Profiles in Valor: U.S. Army Spec. Marion Pettus
Army Specialist Marion Pettus III was part of a combat patrol in Baghdad when an Improvised Explosive Device (IED) detonated near his team. Pettus, a medic with the 4th Brigade Combat Team, 4th Infantry Division, responded to an Iraqi who had been hit. “We were rolling through a route called ‘Screaming Lady’ and we got hit with an IED. I saw a local [Iraqi] go down and called it out,” Pettus said. “My section sergeant decided to turn the patrol around, so we went back and dismounted.”
A common terrorist tactic, however, is to detonate a second IED when responders arrive at the scene, as was the case in this instance. Four soldiers were injured by the second blast, including a sergeant and another medic. Pettus went to work tending to the wounded and getting them into evacuation trucks.
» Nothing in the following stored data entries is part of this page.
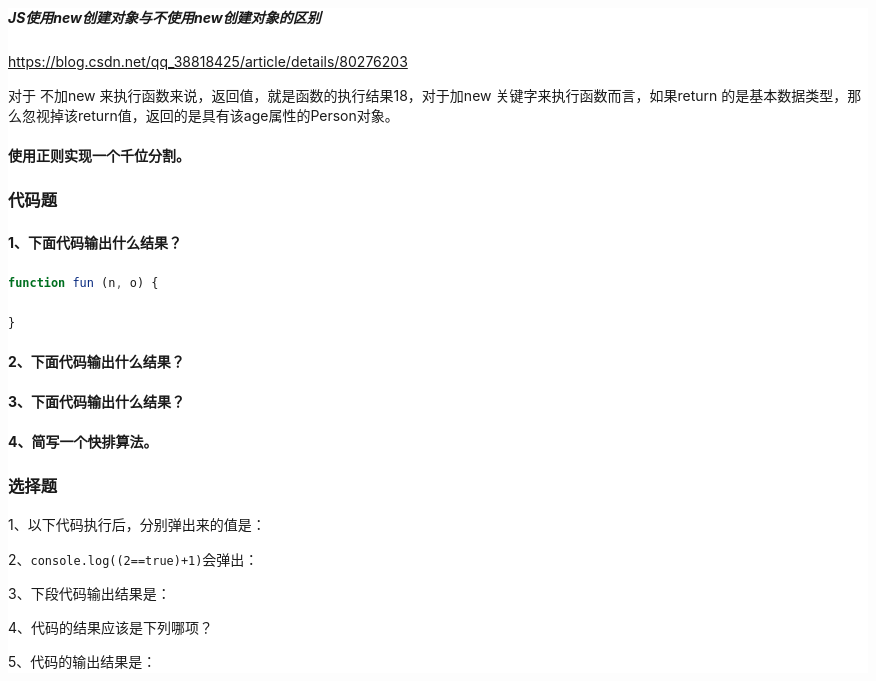 ##### JS使用new创建对象与不使用new创建对象的区别

https://blog.csdn.net/qq_38818425/article/details/80276203

对于 不加new 来执行函数来说，返回值，就是函数的执行结果18，对于加new 关键字来执行函数而言，如果return 的是基本数据类型，那么忽视掉该return值，返回的是具有该age属性的Person对象。 

#### 使用正则实现一个千位分割。

### 代码题

#### 1、下面代码输出什么结果？

```javascript
function fun (n, o) {

}
```

#### 2、下面代码输出什么结果？

#### 3、下面代码输出什么结果？

#### 4、简写一个快排算法。

### 选择题

1、以下代码执行后，分别弹出来的值是：

2、`console.log((2==true)+1)`会弹出：

3、下段代码输出结果是：

4、代码的结果应该是下列哪项？

5、代码的输出结果是：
On the way back, Pettus finally realized he had been hit as well. “As we got into the truck on the way to the cache, I felt my leg burning,” he said. “I realized that I’d gotten hit in the leg and didn’t even know it.”
That wasn’t the worst of it, though. “We got back to [Forward Operating Base] Liberty, and when I took my Kevlar off and put my hand on top of my helmet, I realized I had a hole in it.” Pettus suffered traumatic brain injury in the second blast but is determined and progressing in his recovery.
For his actions, he was awarded the Bronze Star with combat “V” for valor and a Purple Heart, though his father, Marion Pettus Jr., was unable to attend the ceremony due to a conflict: He too was serving in Operation Iraqi Freedom.